Reputation: 6467
I started using quartz.net recently and I have a question about thread safety.
public class QuartzService
{
public async Task Start()
{
// construct a scheduler factory
NameValueCollection props = new NameValueCollection
{
{ "quartz.serializer.type", "binary" }
};
StdSchedulerFactory factory = new StdSchedulerFactory(props);
// get a scheduler
IScheduler sched = await factory.GetScheduler();
// define the job and tie it to our HelloJob class
IJobDetail job = JobBuilder.Create<TestJob>().StoreDurably()
.WithIdentity("myJob", "jobGroup1")
.Build();
await sched.AddJob(job, true);
// Trigger the job to run now, and then every 40 seconds
ITrigger trigger1 = TriggerBuilder.Create()
.WithIdentity("myTrigger1", "group1")
.StartNow()
.WithSimpleSchedule(x => x
.WithIntervalInSeconds(5)
.RepeatForever())
.ForJob(job)
.Build();
// Trigger the job to run now, and then every 40 seconds
ITrigger trigger2 = TriggerBuilder.Create()
.WithIdentity("myTrigger2", "group1")
.StartNow()
.WithSimpleSchedule(x => x
.WithIntervalInSeconds(5)
.RepeatForever())
.ForJob(job)
.Build();
await sched.ScheduleJob(trigger1);
await sched.ScheduleJob(trigger2);
await sched.Start();
}
}
public class TestJob : IJob
{
public async Task Execute(IJobExecutionContext context)
{
await Console.Out.WriteLineAsync($"{DateTime.Now.ToString("yyyy-MM-dd HH:mm:ss")}");
}
}
In the above example I have a job with two triggers. My question is do the two triggers share the same job instance when they run? Or every time a trigger runs a new instance of IJobDetail is created. I have tried to read the documentation of quartz.net but it is very confusing as it mixes JobDetail instances with job instance and it is not quite clear to me what is the situation here.
Upvotes: 0
Views: 1266
Reputation: 6884
With the default job factory SimpleJobFactory, a new object instance of given job type (CLR Type) is created for each job invocation. Job object instances in CLR sense are never shared by triggers by default.

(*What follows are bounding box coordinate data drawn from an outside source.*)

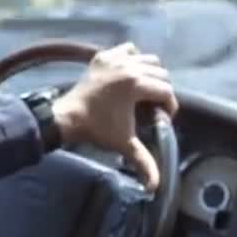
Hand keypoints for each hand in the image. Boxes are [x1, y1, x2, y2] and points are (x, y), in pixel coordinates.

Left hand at [52, 42, 178, 189]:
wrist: (67, 116)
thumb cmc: (98, 129)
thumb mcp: (125, 144)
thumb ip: (144, 162)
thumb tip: (154, 187)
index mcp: (137, 84)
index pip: (167, 91)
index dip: (169, 107)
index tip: (162, 119)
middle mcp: (129, 66)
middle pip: (161, 74)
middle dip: (161, 91)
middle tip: (152, 107)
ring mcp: (115, 58)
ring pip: (147, 59)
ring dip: (150, 74)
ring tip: (143, 92)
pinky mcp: (103, 56)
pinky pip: (127, 48)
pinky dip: (131, 57)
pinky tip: (128, 73)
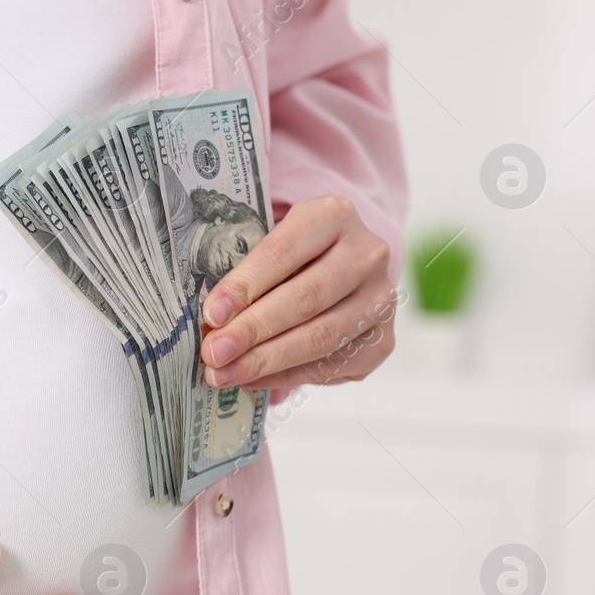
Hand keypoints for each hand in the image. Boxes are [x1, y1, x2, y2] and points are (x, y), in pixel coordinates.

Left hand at [198, 194, 397, 389]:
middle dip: (252, 330)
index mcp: (334, 216)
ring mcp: (381, 299)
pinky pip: (331, 365)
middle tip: (213, 353)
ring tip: (223, 374)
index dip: (245, 286)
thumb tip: (212, 323)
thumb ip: (247, 275)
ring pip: (320, 338)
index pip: (283, 253)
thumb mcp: (272, 243)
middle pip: (304, 299)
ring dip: (265, 361)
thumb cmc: (293, 255)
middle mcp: (367, 255)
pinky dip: (285, 375)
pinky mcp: (383, 339)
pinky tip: (250, 378)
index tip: (212, 314)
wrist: (345, 265)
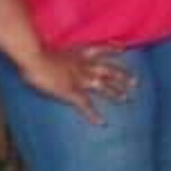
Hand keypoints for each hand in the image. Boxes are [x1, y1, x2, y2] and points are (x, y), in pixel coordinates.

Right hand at [21, 46, 135, 124]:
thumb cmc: (35, 52)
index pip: (100, 48)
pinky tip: (102, 123)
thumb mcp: (48, 48)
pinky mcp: (71, 92)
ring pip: (103, 86)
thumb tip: (52, 52)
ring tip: (127, 99)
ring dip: (115, 93)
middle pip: (108, 69)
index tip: (123, 49)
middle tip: (136, 82)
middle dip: (122, 76)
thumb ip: (55, 51)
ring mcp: (79, 79)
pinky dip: (94, 115)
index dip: (112, 48)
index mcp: (77, 53)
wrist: (34, 57)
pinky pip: (86, 106)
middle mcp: (83, 65)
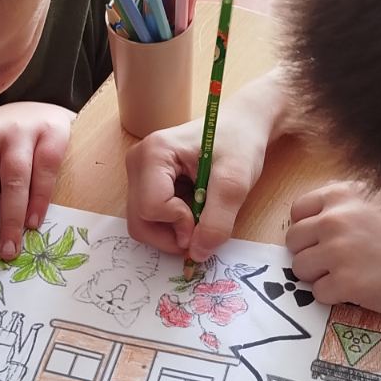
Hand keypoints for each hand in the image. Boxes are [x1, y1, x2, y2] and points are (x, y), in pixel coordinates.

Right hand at [126, 76, 280, 260]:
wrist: (242, 126)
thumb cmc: (239, 143)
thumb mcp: (236, 181)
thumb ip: (218, 221)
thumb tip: (197, 254)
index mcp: (154, 153)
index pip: (151, 208)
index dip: (180, 223)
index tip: (207, 213)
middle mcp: (137, 162)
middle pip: (140, 221)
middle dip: (172, 234)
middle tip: (202, 226)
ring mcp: (139, 174)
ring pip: (143, 224)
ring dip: (173, 232)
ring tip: (200, 214)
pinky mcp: (146, 183)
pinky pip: (150, 218)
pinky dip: (173, 225)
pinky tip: (193, 208)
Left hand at [286, 182, 380, 327]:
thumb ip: (351, 208)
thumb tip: (320, 224)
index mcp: (346, 194)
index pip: (299, 210)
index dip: (309, 230)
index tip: (323, 242)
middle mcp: (336, 217)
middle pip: (294, 241)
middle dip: (311, 255)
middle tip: (337, 266)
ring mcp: (338, 250)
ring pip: (301, 269)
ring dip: (321, 278)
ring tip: (352, 279)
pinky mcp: (345, 283)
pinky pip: (319, 294)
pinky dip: (336, 298)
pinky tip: (362, 292)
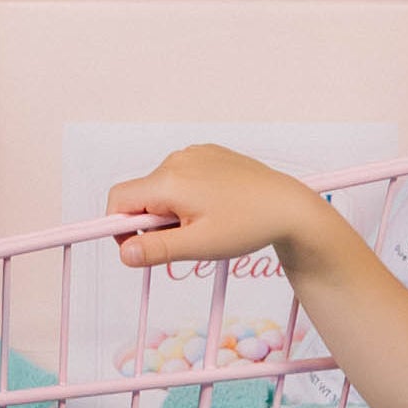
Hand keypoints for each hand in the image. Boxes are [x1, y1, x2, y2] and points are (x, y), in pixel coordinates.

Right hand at [107, 142, 326, 276]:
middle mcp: (177, 160)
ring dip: (170, 211)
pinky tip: (214, 208)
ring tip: (205, 224)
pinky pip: (181, 177)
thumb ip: (156, 250)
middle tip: (184, 241)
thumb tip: (124, 254)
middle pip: (140, 195)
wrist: (288, 206)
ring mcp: (193, 154)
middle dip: (152, 222)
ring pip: (161, 188)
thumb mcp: (199, 245)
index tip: (137, 249)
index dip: (119, 228)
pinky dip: (186, 196)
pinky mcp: (208, 155)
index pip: (119, 200)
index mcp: (169, 181)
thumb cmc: (248, 225)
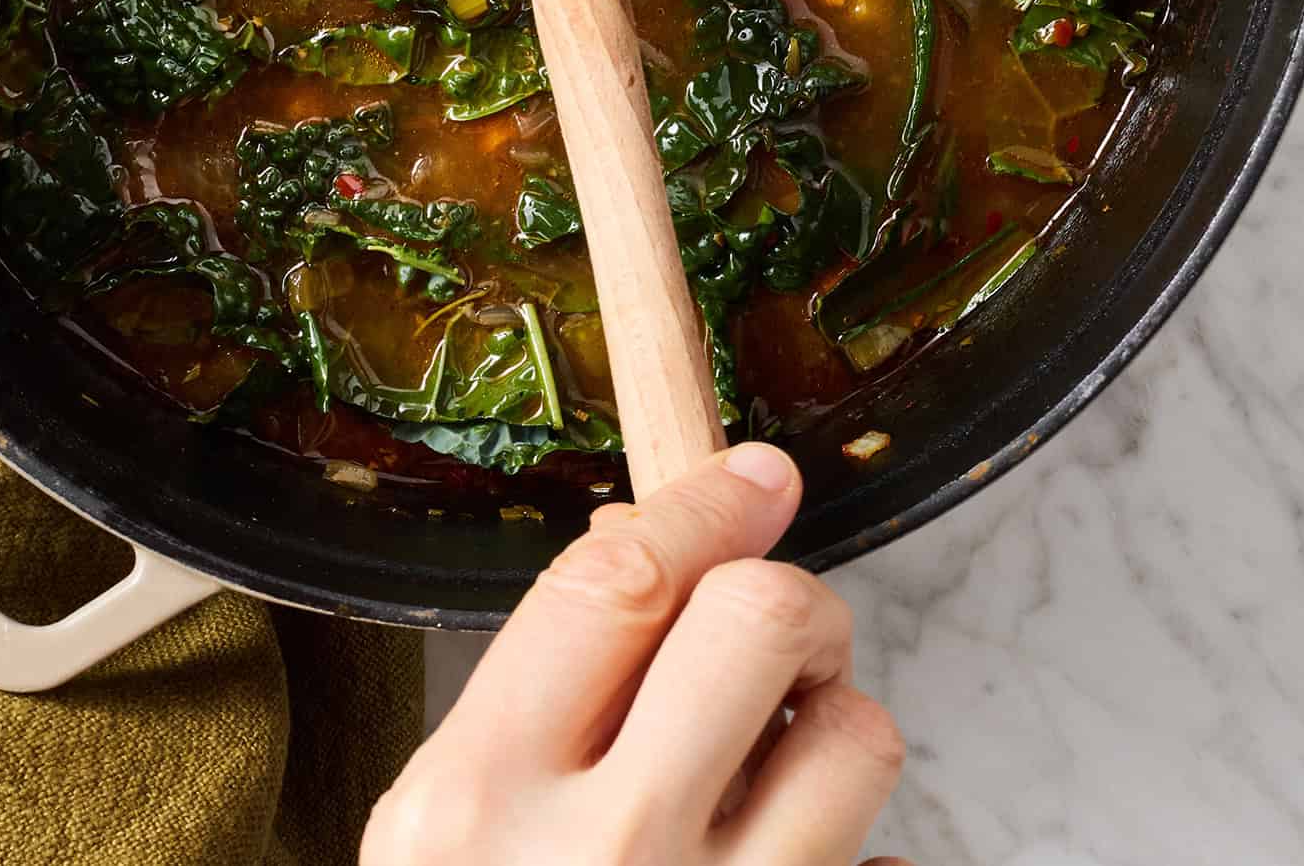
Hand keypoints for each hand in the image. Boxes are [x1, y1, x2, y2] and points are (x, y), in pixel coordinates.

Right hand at [364, 444, 910, 865]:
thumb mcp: (446, 830)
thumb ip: (537, 691)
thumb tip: (659, 545)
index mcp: (480, 799)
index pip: (620, 583)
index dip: (704, 505)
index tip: (755, 477)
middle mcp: (601, 861)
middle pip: (760, 621)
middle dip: (788, 599)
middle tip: (775, 635)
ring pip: (858, 739)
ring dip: (836, 727)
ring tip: (780, 764)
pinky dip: (858, 847)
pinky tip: (790, 861)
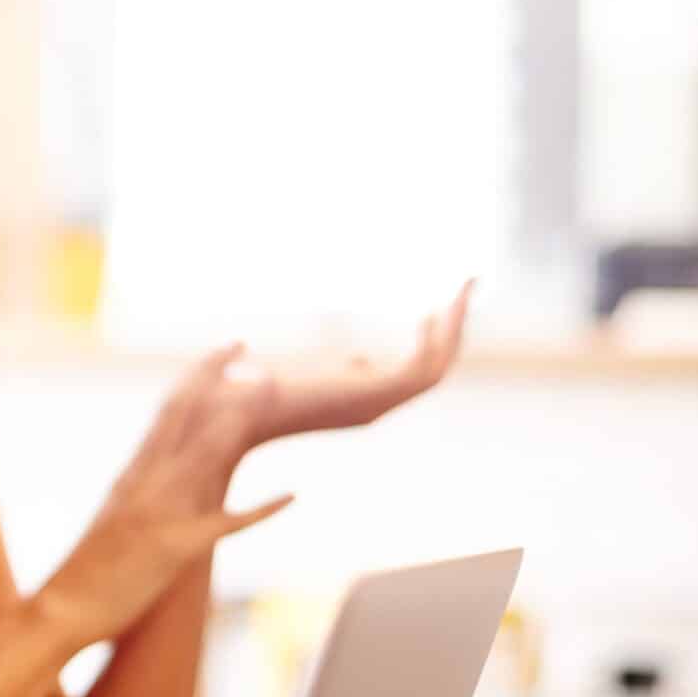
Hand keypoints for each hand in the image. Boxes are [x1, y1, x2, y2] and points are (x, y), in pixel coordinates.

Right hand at [33, 345, 294, 647]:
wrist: (60, 608)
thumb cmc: (86, 574)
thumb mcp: (116, 520)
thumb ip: (140, 494)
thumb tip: (160, 477)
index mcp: (133, 474)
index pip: (168, 412)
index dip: (197, 377)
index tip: (224, 352)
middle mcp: (144, 483)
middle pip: (182, 414)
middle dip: (213, 373)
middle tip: (242, 341)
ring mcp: (159, 513)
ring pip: (203, 452)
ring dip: (238, 418)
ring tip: (270, 387)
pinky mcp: (173, 549)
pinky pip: (224, 523)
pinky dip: (261, 509)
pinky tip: (293, 495)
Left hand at [220, 281, 472, 444]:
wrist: (230, 411)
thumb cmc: (252, 394)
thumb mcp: (306, 372)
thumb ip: (337, 370)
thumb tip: (359, 359)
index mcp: (361, 401)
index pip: (413, 373)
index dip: (432, 342)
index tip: (436, 309)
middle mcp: (376, 405)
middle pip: (435, 368)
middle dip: (454, 330)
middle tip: (467, 287)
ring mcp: (378, 404)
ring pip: (438, 367)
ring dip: (456, 327)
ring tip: (467, 285)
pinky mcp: (375, 398)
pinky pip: (425, 369)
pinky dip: (440, 337)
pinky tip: (444, 303)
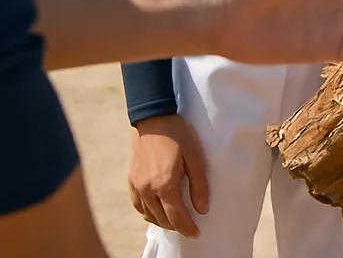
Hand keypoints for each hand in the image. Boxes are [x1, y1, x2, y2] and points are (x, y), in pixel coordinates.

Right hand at [129, 115, 208, 238]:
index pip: (176, 217)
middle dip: (177, 225)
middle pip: (162, 218)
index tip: (196, 233)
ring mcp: (137, 186)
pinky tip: (156, 210)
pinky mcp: (131, 180)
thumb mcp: (195, 156)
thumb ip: (199, 184)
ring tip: (175, 220)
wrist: (153, 118)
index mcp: (165, 185)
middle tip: (188, 226)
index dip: (187, 227)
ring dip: (162, 221)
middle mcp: (148, 189)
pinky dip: (148, 212)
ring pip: (148, 215)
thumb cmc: (178, 135)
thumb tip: (202, 209)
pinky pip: (138, 206)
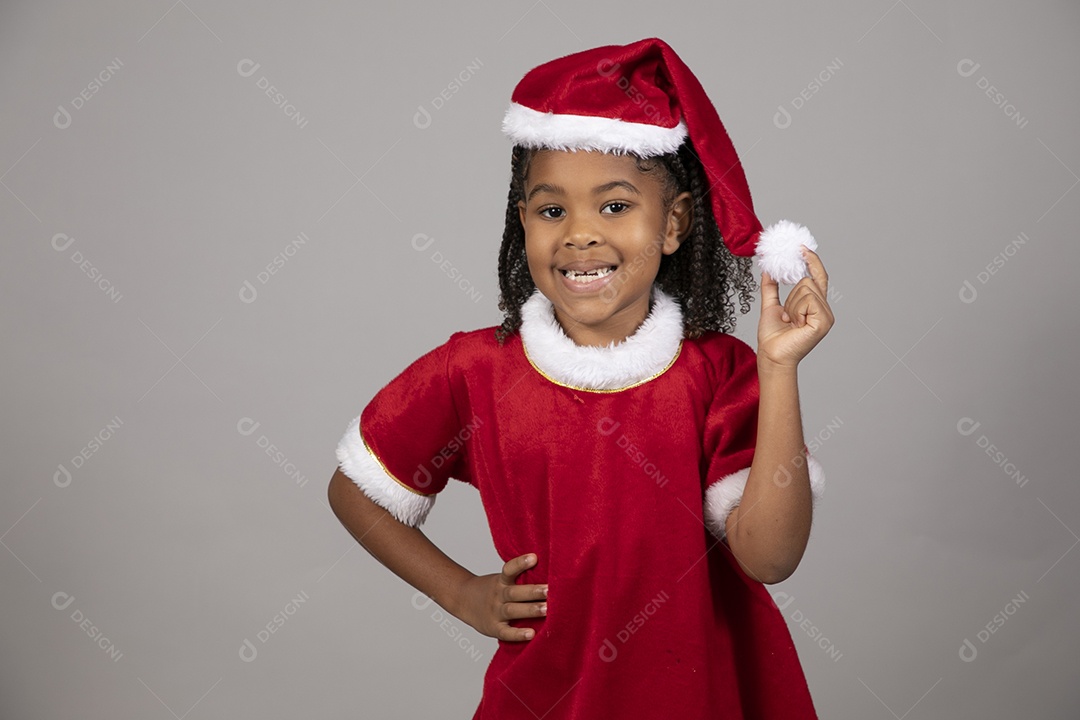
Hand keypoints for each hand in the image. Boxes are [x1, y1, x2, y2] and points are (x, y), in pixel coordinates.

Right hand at [453, 553, 546, 640]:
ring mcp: (495, 612)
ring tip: (547, 610)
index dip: (520, 563)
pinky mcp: (494, 628)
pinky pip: (506, 632)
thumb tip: (550, 572)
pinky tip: (532, 634)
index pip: (509, 569)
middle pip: (515, 592)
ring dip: (530, 610)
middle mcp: (498, 595)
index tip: (534, 557)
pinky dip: (518, 634)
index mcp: (501, 581)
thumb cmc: (492, 590)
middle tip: (550, 590)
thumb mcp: (501, 580)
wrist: (462, 600)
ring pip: (513, 610)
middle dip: (533, 591)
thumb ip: (520, 578)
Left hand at [758, 246, 833, 368]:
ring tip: (790, 322)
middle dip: (790, 297)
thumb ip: (770, 287)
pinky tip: (795, 325)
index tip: (801, 248)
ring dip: (791, 306)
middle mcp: (824, 309)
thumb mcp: (770, 306)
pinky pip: (808, 299)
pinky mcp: (824, 321)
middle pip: (807, 281)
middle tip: (786, 317)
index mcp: (814, 305)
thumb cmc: (772, 336)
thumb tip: (768, 269)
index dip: (812, 261)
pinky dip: (795, 311)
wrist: (771, 355)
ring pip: (806, 288)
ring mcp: (826, 316)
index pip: (817, 277)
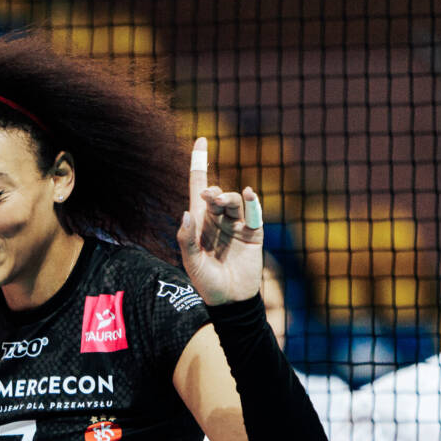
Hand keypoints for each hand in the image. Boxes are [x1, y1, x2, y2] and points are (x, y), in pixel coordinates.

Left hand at [178, 137, 263, 306]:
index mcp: (199, 222)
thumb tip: (187, 211)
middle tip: (208, 196)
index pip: (197, 186)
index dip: (199, 163)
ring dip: (226, 199)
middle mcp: (218, 219)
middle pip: (215, 194)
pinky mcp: (254, 233)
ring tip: (220, 201)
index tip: (201, 139)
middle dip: (211, 192)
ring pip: (232, 202)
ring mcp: (237, 225)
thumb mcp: (190, 262)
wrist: (230, 301)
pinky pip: (253, 213)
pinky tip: (246, 193)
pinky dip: (250, 201)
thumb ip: (187, 238)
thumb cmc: (206, 283)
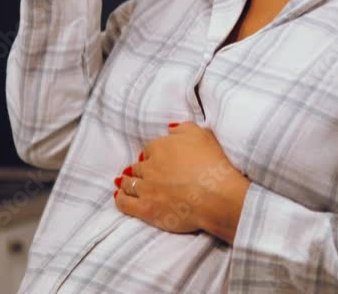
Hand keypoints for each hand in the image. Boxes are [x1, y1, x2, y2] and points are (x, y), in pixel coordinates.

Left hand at [113, 122, 250, 243]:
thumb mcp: (202, 135)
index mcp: (161, 147)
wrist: (216, 195)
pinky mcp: (146, 208)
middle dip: (141, 170)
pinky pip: (125, 202)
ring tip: (126, 184)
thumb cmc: (213, 164)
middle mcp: (150, 166)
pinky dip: (121, 199)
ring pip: (129, 183)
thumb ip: (184, 128)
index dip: (154, 154)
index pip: (150, 149)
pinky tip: (121, 197)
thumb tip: (170, 129)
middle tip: (145, 174)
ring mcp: (146, 188)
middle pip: (138, 166)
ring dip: (128, 183)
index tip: (158, 160)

However, one could create a custom job factory that could return singletons from, say, a inversion of control container.
There's also a distinction about job type to be made. JobDetails describe a type of of job and multiple triggers can point to same detail (and thus same Type). This leads to fact that there can be multiple jobs of same CLR type running at the same time if job doesn't have PreventConcurrentExecutionAttribute
applied. And to keep things interesting, PreventConcurrentExecutionAttribute
applies to job details, so two different job details (different job key) but same type could again run at the same time.